▸ WHAT IS EXPECTED:
The answer should consist of each line from the data below that includes "class".

(Extracted data entries)
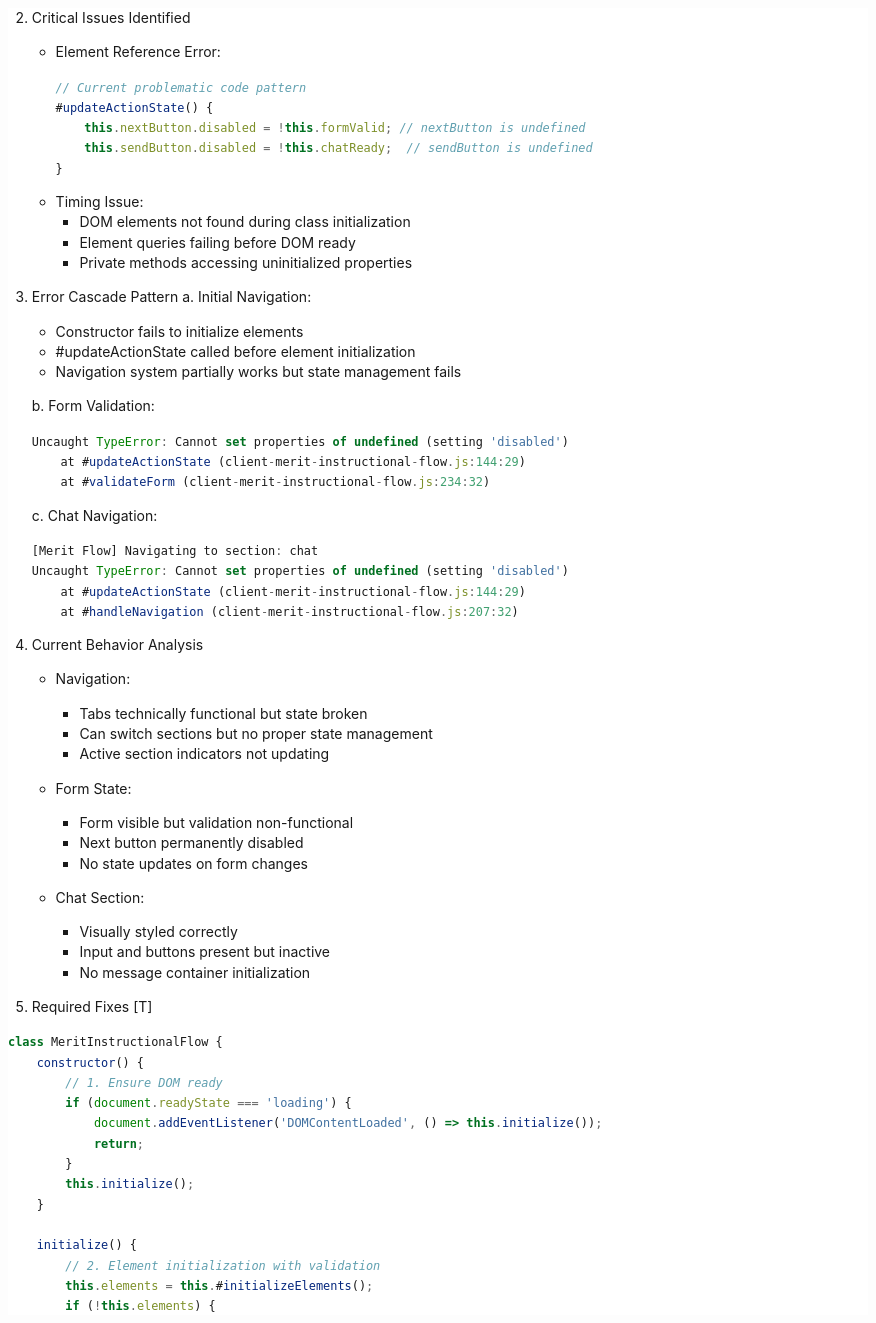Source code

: 2. Critical Issues Identified
   - Element Reference Error:
     ```javascript
     // Current problematic code pattern
     #updateActionState() {
         this.nextButton.disabled = !this.formValid; // nextButton is undefined
         this.sendButton.disabled = !this.chatReady;  // sendButton is undefined
     }
     ```
   - Timing Issue:
     - DOM elements not found during class initialization
     - Element queries failing before DOM ready
     - Private methods accessing uninitialized properties

3. Error Cascade Pattern
   a. Initial Navigation:
      - Constructor fails to initialize elements
      - #updateActionState called before element initialization
      - Navigation system partially works but state management fails
   
   b. Form Validation:
      ```javascript
      Uncaught TypeError: Cannot set properties of undefined (setting 'disabled')
          at #updateActionState (client-merit-instructional-flow.js:144:29)
          at #validateForm (client-merit-instructional-flow.js:234:32)
      ```
   
   c. Chat Navigation:
      ```javascript
      [Merit Flow] Navigating to section: chat
      Uncaught TypeError: Cannot set properties of undefined (setting 'disabled')
          at #updateActionState (client-merit-instructional-flow.js:144:29)
          at #handleNavigation (client-merit-instructional-flow.js:207:32)
      ```

4. Current Behavior Analysis
   - Navigation:
     - Tabs technically functional but state broken
     - Can switch sections but no proper state management
     - Active section indicators not updating
   
   - Form State:
     - Form visible but validation non-functional
     - Next button permanently disabled
     - No state updates on form changes
   
   - Chat Section:
     - Visually styled correctly
     - Input and buttons present but inactive
     - No message container initialization

5. Required Fixes [T]
```javascript
class MeritInstructionalFlow {
    constructor() {
        // 1. Ensure DOM ready
        if (document.readyState === 'loading') {
            document.addEventListener('DOMContentLoaded', () => this.initialize());
            return;
        }
        this.initialize();
    }

    initialize() {
        // 2. Element initialization with validation
        this.elements = this.#initializeElements();
        if (!this.elements) {
```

▸ ANSWER FOR THIS EXERCISE:
     - DOM elements not found during class initialization
class MeritInstructionalFlow {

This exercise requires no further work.